Gustenhover imprudently made transmutations before numerous people, and the fact was reported to the Emperor Rodolph II., himself an amateur in alchemy. He wrote to the magistrates of Strasburg, directing that the goldsmith should be forthwith sent to him. The order was zealously obeyed, the man arrested, and guarded with vigilance from all possibility of escape. When he discovered that the intention of his imprisonment was to send him to the Emperor at Prague, he divined the whole of the business, and invited the magistrates to meet together, desiring them to bring a crucet and charcoal, and without his approaching to melt some lead. Musket balls were used for the purpose, and when the metal was molten, he handed them a small portion of red powder, which they cast into the crucet, and the result of their calcination was a considerable quantity of pure gold.

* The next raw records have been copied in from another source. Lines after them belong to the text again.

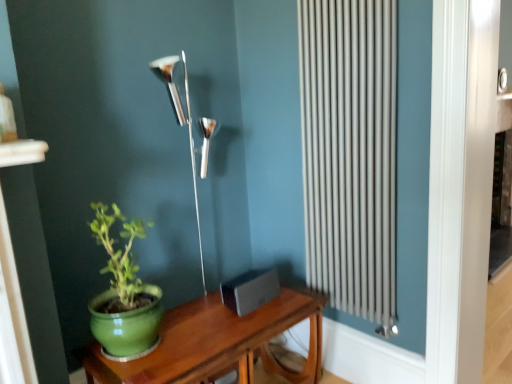
Question: Is green matte pot at left behind polished silver lamp at center?

Choices:
 (A) no
 (B) yes

Answer: (A)

Question: From the image's perspective, is green matte pot at left on polished silver lamp at center?

Choices:
 (A) no
 (B) yes

Answer: (A)

Question: Does green matte pot at left contain polished silver lamp at center?

Choices:
 (A) no
 (B) yes

Answer: (A)

Question: Considering the relative sizes of green matte pot at left and polished silver lamp at center in the image provided, is green matte pot at left bigger than polished silver lamp at center?

Choices:
 (A) yes
 (B) no

Answer: (B)

Question: From a real-world perspective, is green matte pot at left on polished silver lamp at center?

Choices:
 (A) yes
 (B) no

Answer: (B)

Question: In terms of width, does silver metallic radiator at right look wider or thinner when compared to green wood table at lower left?

Choices:
 (A) thin
 (B) wide

Answer: (A)

Question: Is silver metallic radiator at right bigger or smaller than green wood table at lower left?

Choices:
 (A) big
 (B) small

Answer: (B)

Question: Considering the positions of point (349, 284) and point (261, 344), is point (349, 284) closer or farther from the camera than point (261, 344)?

Choices:
 (A) farther
 (B) closer

Answer: (A)

Question: Is silver metallic radiator at right taller or shorter than green wood table at lower left?

Choices:
 (A) short
 (B) tall

Answer: (B)

Question: Would you say green wood table at lower left is to the left or to the right of silver metallic radiator at right in the picture?

Choices:
 (A) right
 (B) left

Answer: (B)

Question: Considering their positions, is green wood table at lower left located in front of or behind silver metallic radiator at right?

Choices:
 (A) front
 (B) behind

Answer: (A)

Question: Considering the positions of green wood table at lower left and silver metallic radiator at right in the image, is green wood table at lower left bigger or smaller than silver metallic radiator at right?

Choices:
 (A) small
 (B) big

Answer: (B)

Question: In terms of height, does green wood table at lower left look taller or shorter compared to silver metallic radiator at right?

Choices:
 (A) short
 (B) tall

Answer: (A)

Question: Based on their sizes in the image, would you say silver metallic radiator at right is bigger or smaller than polished silver lamp at center?

Choices:
 (A) small
 (B) big

Answer: (A)

Question: Based on their positions, is silver metallic radiator at right located to the left or right of polished silver lamp at center?

Choices:
 (A) left
 (B) right

Answer: (B)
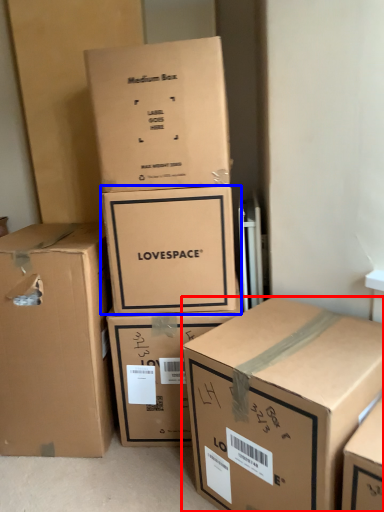
Question: Among these objects, which one is nearest to the camera, box (highlighted by a red box) or box (highlighted by a blue box)?

Choices:
 (A) box
 (B) box

Answer: (A)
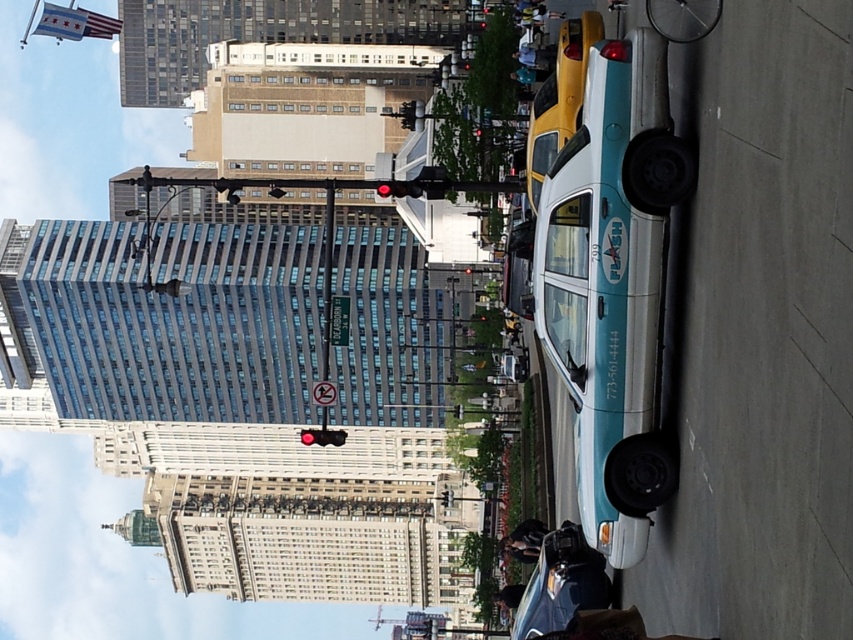
Does teal glossy taxi at center have a lesser height compared to teal glossy taxi at lower right?

Incorrect, teal glossy taxi at center's height does not fall short of teal glossy taxi at lower right's.

Is point (637, 228) positioned before point (544, 604)?

That is True.

Locate an element on the screen. This screenshot has height=640, width=853. teal glossy taxi at center is located at coordinates (602, 276).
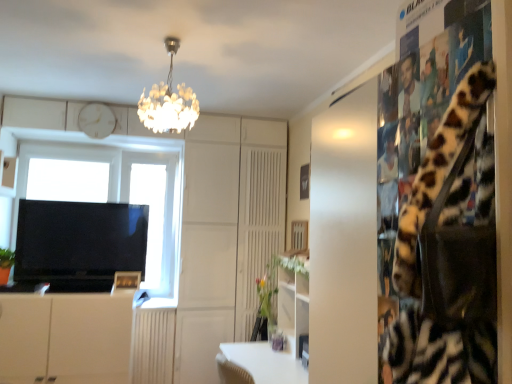
Question: From a real-world perspective, is black glossy tv at left physically located above or below wooden picture frame at lower center?

Choices:
 (A) above
 (B) below

Answer: (A)

Question: Is point (89, 273) positioned closer to the camera than point (118, 283)?

Choices:
 (A) closer
 (B) farther

Answer: (A)

Question: Estimate the real-world distances between objects in this image. Which object is farther from the wooden picture frame at lower center?

Choices:
 (A) transparent glass window at center
 (B) black glossy tv at left
 (C) white matte clock at upper center
 (D) white matte cabinet at lower left
 (E) green matte vase at center

Answer: (C)

Question: Which object is positioned closest to the transparent glass window at center?

Choices:
 (A) white matte cabinet at lower left
 (B) black glossy tv at left
 (C) white glossy computer desk at center
 (D) green matte vase at center
 (E) white matte clock at upper center

Answer: (E)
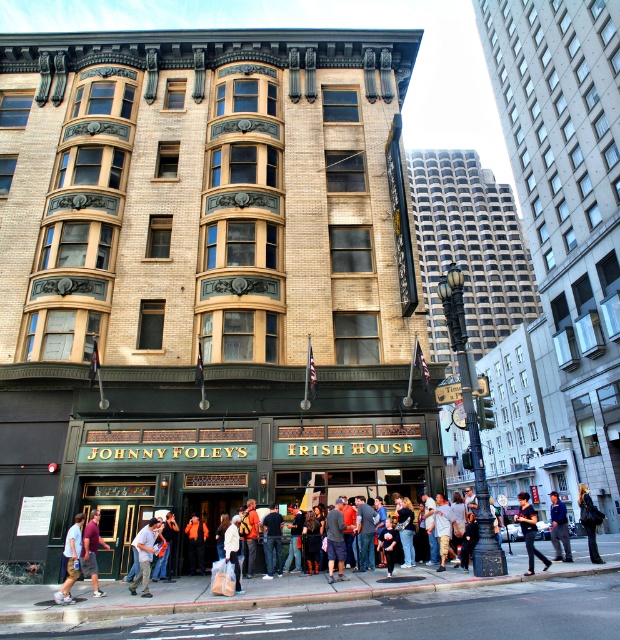
You are a delivery person standing at the entrance of Johnny Foley Irish House. You need to place a black leather jacket at the exact center of the building facade. Is the current position of the black leather jacket at center correct?

The black leather jacket at center is positioned at point (590, 520), which is not the exact center of the building facade. The exact center would be at point (310, 320), so the jacket needs to be moved closer to that coordinate.

You are a photographer standing outside Johnny Foley s Irish House and want to take a picture of the maroon shirt at center and the black leather jacket at center. Which object should you focus on first if you want to capture both in the frame without moving the camera?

When he was brought into the presence of the gold-seeking Emperor, Gustenhover was forced to admit that he had not himself prepared the miraculous powder, and that he was in total ignorance about its nature and composition. The monarch regarded this merely as one of the subterfuges which were common in his experience of jealous adepts. The goldsmith reiterated his protestations in vain; the whole of his powder was speedily exhausted, yet he found himself still set to the now impossible task of making gold. He sought a refuge from the fury of the avaricious wretch, who has been denominated the German Hermes by an alchemical blasphemy accursed by all sons of the doctrine; but he was pursued, dragged back, and immured in the White Tower, where the imperial dragon, blindly and obstinately convinced that the alchemist was concealing his secret, detained him for the rest of his life.
The adept who presented the goldsmith with the auriferous gift of misery, the so-called Hirschborgen, is supposed to be identical with Alexander Sethon, at that period errant, under various disguises, in Germany.